Dylan first met Jim Kweskin when both appeared at the Indian Neck Folk Festival in Bransford, Connecticut in May 1961. That September, at Gerde’s Folk City, Dylan and Kweskin were performing together when someone taped the two sharing vocals on JESSE FULLER’s ‘San Francisco Bay Blues’ and WOODY GUTHRIE’s ‘The Great Divide’; and at some point that fall, according to CLINTON HEYLIN, he and Dylan shared a Gaslight residency. Peter Stampel of the Holy Modal Rounders, interviewed on Bob Fass’ radio show on WBAI in New York in about 1970, recalled seeing Kweskin and Dylan together at the Gaslight back then:

‘He’s very easy to play with, Dylan is, and, uh, we did a couple of things. He did a lot of things with Jim Kweskin.... somebody must have tapes of him and Kweskin singing together, man. They were doing...folk-hippie 1961 tunes like “Long Black Veil” and “San Francisco Bay Blues” when hardly anybody was doing it, and they did like the best of that I’ve ever heard.... I play kazoo. Wow, it was just mind blowing. Dylan would flatpick and Jim would fingerpick, and they’d play like in... they’d use capos so that they would both play in different configurations so they wouldn’t get on each other. They were so gas...’

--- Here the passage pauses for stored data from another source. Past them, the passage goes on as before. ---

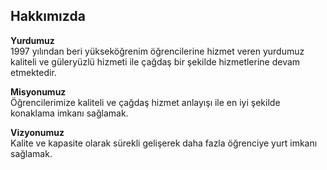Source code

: ## Hakkımızda

**Yurdumuz**  
1997 yılından beri yükseköğrenim öğrencilerine hizmet veren yurdumuz kaliteli ve güleryüzlü hizmeti ile çağdaş bir şekilde hizmetlerine devam etmektedir.

**Misyonumuz**  
Öğrencilerimize kaliteli ve çağdaş hizmet anlayışı ile en iyi şekilde konaklama imkanı sağlamak.

**Vizyonumuz**  
Kalite ve kapasite olarak sürekli gelişerek daha fazla öğrenciye yurt imkanı sağlamak.

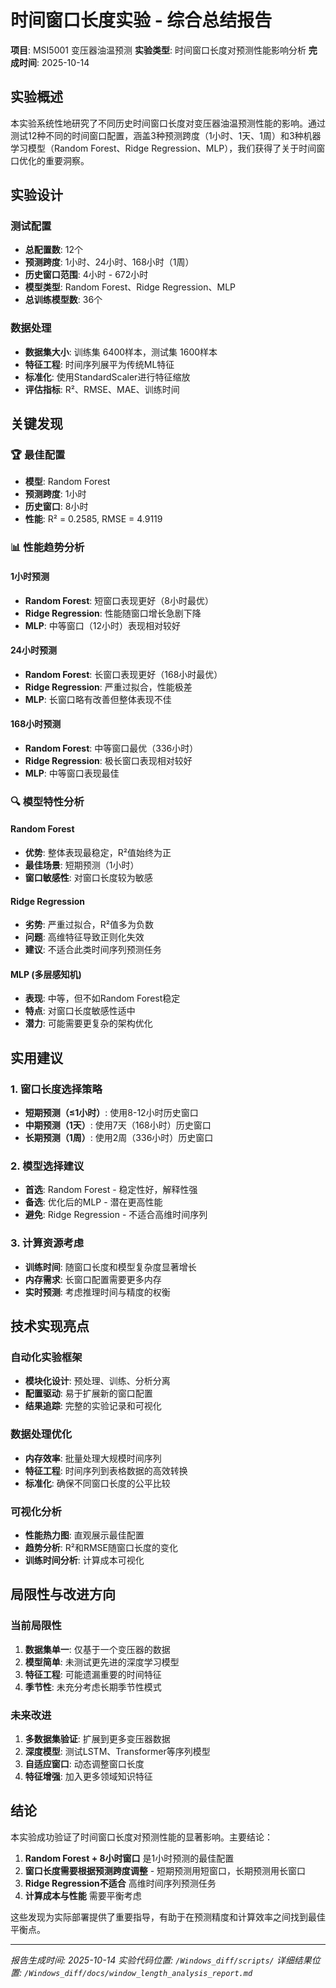 # 时间窗口长度实验 - 综合总结报告

**项目**: MSI5001 变压器油温预测
**实验类型**: 时间窗口长度对预测性能影响分析
**完成时间**: 2025-10-14

## 实验概述

本实验系统性地研究了不同历史时间窗口长度对变压器油温预测性能的影响。通过测试12种不同的时间窗口配置，涵盖3种预测跨度（1小时、1天、1周）和3种机器学习模型（Random Forest、Ridge Regression、MLP），我们获得了关于时间窗口优化的重要洞察。

## 实验设计

### 测试配置
- **总配置数**: 12个
- **预测跨度**: 1小时、24小时、168小时（1周）
- **历史窗口范围**: 4小时 - 672小时
- **模型类型**: Random Forest、Ridge Regression、MLP
- **总训练模型数**: 36个

### 数据处理
- **数据集大小**: 训练集 6400样本，测试集 1600样本
- **特征工程**: 时间序列展平为传统ML特征
- **标准化**: 使用StandardScaler进行特征缩放
- **评估指标**: R²、RMSE、MAE、训练时间

## 关键发现

### 🏆 最佳配置
- **模型**: Random Forest
- **预测跨度**: 1小时
- **历史窗口**: 8小时
- **性能**: R² = 0.2585, RMSE = 4.9119

### 📊 性能趋势分析

#### 1小时预测
- **Random Forest**: 短窗口表现更好（8小时最优）
- **Ridge Regression**: 性能随窗口增长急剧下降
- **MLP**: 中等窗口（12小时）表现相对较好

#### 24小时预测
- **Random Forest**: 长窗口表现更好（168小时最优）
- **Ridge Regression**: 严重过拟合，性能极差
- **MLP**: 长窗口略有改善但整体表现不佳

#### 168小时预测
- **Random Forest**: 中等窗口最优（336小时）
- **Ridge Regression**: 极长窗口表现相对较好
- **MLP**: 中等窗口表现最佳

### 🔍 模型特性分析

#### Random Forest
- **优势**: 整体表现最稳定，R²值始终为正
- **最佳场景**: 短期预测（1小时）
- **窗口敏感性**: 对窗口长度较为敏感

#### Ridge Regression
- **劣势**: 严重过拟合，R²值多为负数
- **问题**: 高维特征导致正则化失效
- **建议**: 不适合此类时间序列预测任务

#### MLP (多层感知机)
- **表现**: 中等，但不如Random Forest稳定
- **特点**: 对窗口长度敏感性适中
- **潜力**: 可能需要更复杂的架构优化

## 实用建议

### 1. 窗口长度选择策略
- **短期预测（≤1小时）**: 使用8-12小时历史窗口
- **中期预测（1天）**: 使用7天（168小时）历史窗口
- **长期预测（1周）**: 使用2周（336小时）历史窗口

### 2. 模型选择建议
- **首选**: Random Forest - 稳定性好，解释性强
- **备选**: 优化后的MLP - 潜在更高性能
- **避免**: Ridge Regression - 不适合高维时间序列

### 3. 计算资源考虑
- **训练时间**: 随窗口长度和模型复杂度显著增长
- **内存需求**: 长窗口配置需要更多内存
- **实时预测**: 考虑推理时间与精度的权衡

## 技术实现亮点

### 自动化实验框架
- **模块化设计**: 预处理、训练、分析分离
- **配置驱动**: 易于扩展新的窗口配置
- **结果追踪**: 完整的实验记录和可视化

### 数据处理优化
- **内存效率**: 批量处理大规模时间序列
- **特征工程**: 时间序列到表格数据的高效转换
- **标准化**: 确保不同窗口长度的公平比较

### 可视化分析
- **性能热力图**: 直观展示最佳配置
- **趋势分析**: R²和RMSE随窗口长度的变化
- **训练时间分析**: 计算成本可视化

## 局限性与改进方向

### 当前局限性
1. **数据集单一**: 仅基于一个变压器的数据
2. **模型简单**: 未测试更先进的深度学习模型
3. **特征工程**: 可能遗漏重要的时间特征
4. **季节性**: 未充分考虑长期季节性模式

### 未来改进
1. **多数据集验证**: 扩展到更多变压器数据
2. **深度模型**: 测试LSTM、Transformer等序列模型
3. **自适应窗口**: 动态调整窗口长度
4. **特征增强**: 加入更多领域知识特征

## 结论

本实验成功验证了时间窗口长度对预测性能的显著影响。主要结论：

1. **Random Forest + 8小时窗口** 是1小时预测的最佳配置
2. **窗口长度需要根据预测跨度调整** - 短期预测用短窗口，长期预测用长窗口
3. **Ridge Regression不适合** 高维时间序列预测任务
4. **计算成本与性能** 需要平衡考虑

这些发现为实际部署提供了重要指导，有助于在预测精度和计算效率之间找到最佳平衡点。

---
*报告生成时间: 2025-10-14*
*实验代码位置: `/Windows_diff/scripts/`*
*详细结果位置: `/Windows_diff/docs/window_length_analysis_report.md`*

Gas or not, Dylan and Kweskin don’t seem to have played music together again since 1961. Nor has any tape of the two of them ever surfaced, except for those two songs from Gerde’s.

[Jim Kweskin & Bob Dylan: ‘San Francisco Bay Blues’ & ‘The Great Divide’, Gerde’s, NY, Sep 1961. Jim Kweskin: Relax Your Mind, nia, Vanguard VRS-9188/VSD-79188, NY, 1966, CD-reissued Universe CDKWESKRELA, US, 2003; Jump For Joy, nia, Vanguard VRS-9243/VSD-79243, NY, 1967; Whatever Happened to those Good Old Days . . ., nia, Vanguard VSD-779278, NY, 1968; Jim Kweskin’s America co-starring Mel Lyman & the Lyman Family, SF, nia, Reprise RS6464, US, 1971. Jim Kweskin Jug Band: Unblushing Brassiness, Vanguard VRS 9139/VSD-2158, NY, 1963; Jug Band Music, Vanguard VRS-9163/VSD-79163, NY, 1965; See Reverse Side For Title, Vanguard VRS-9234/VSD-79234, NY, 1966; Garden of Joy, Reprise R-6266/RS-6266, US, 1967. Stampfel interview as transcribed by Harvey Bojarsky, seen online 2 Oct 2005 at ‘Bob Dylan Roots’, at www.bobdylanroots.com/stampfel.html#kweskin.]